What I thought when I read this was that I definitely enjoy reading your fiction too.
Why I hesitate to comment is that I don’t believe I can offer much feedback. Ok, because I was trying to find the typo I noticed and forgot, I noticed that first Nanna mentions Weavers and then is turned to Menders that startled me a bit. But I wrote it down to this being a part of a larger story and no doubt I’ll find out why the A-place is associated with Weavers even when people are going there looking for Menders.
@Kibrika
Well, I was once told never to start a cult… so hmmm.
Weavers and Menders are different but both live on Angard. On the mainland (the mainland can be seen on that map of the known world thing) they’re called Doctors. On Angard (where they have actual good medicine) they’re called Menders.
At the time the story is taking place Angard is going through something of a renaissance. They’re redeveloped manufacturing, and their philosophy is become scientific in its approach to the world. So a lot of stuff is going on in Angard that’s going to affect the entire world. The common people all want to live there and the upper class folks tend to be jealous.
By the way, if anyone has any questions about the world of these stories I’d be happy to answer any questions of that nature as well.
This story was…. bizarre. I have a baby boy and the thought of actually hitting him to make him cry is just terrible. I totally got into the story though and was very absorbed. I can relate to Nanna though, in that I would walk around the world to help my baby and I would deprive myself of food if it meant he could have another meal. Interesting story but… bizarre.

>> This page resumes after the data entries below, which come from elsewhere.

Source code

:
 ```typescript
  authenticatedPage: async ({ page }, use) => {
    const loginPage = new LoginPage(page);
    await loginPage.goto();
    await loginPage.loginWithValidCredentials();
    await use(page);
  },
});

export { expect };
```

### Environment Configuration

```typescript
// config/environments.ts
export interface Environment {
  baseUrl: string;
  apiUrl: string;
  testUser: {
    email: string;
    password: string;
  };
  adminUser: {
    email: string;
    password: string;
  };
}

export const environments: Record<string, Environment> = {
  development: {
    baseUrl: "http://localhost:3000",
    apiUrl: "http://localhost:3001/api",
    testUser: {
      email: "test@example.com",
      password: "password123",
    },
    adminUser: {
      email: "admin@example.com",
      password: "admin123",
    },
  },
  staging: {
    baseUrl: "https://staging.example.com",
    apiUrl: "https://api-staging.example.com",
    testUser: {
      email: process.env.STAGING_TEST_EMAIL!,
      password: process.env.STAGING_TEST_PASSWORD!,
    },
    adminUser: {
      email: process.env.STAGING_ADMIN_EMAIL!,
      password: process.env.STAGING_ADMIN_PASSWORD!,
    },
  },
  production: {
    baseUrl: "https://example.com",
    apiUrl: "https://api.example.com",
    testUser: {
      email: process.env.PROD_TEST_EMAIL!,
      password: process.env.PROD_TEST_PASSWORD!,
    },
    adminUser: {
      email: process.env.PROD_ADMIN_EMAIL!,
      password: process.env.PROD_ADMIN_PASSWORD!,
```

I’m a bit late to the commenting party, but here goes: I really enjoyed the internal dialogue style, and I thought you executed it very well. The use of repetitive motif was definitely impactful, but for so short a story, maybe slightly shorter phrases to repeat, instead of whole paragraphs? I word or two might be all you need to keep the reader in the trance-like state of repetition. I don’t know if it’s intentional, but I do think the repetition echoes Nanna’s footsteps as she keeps plodding on.
I love how you’ve been framing the short stories (I read The Doctor & The Nub, then Ironwood, then this one, so my comments are framed thusly, and I know with a bit of repetition!) with minimal exposition. For me, the style really works.
@Massageon
The whole way the symptoms of what that kid had developed in my mind is “What would have to happen for hitting your kid to be okay?”
And then I carried that to its magical conclusions.
@Dani B
I think I should go back and re-edit to cut down on some of the refrains. You’re correct about the refrains trying to echo Nanna’s internal state.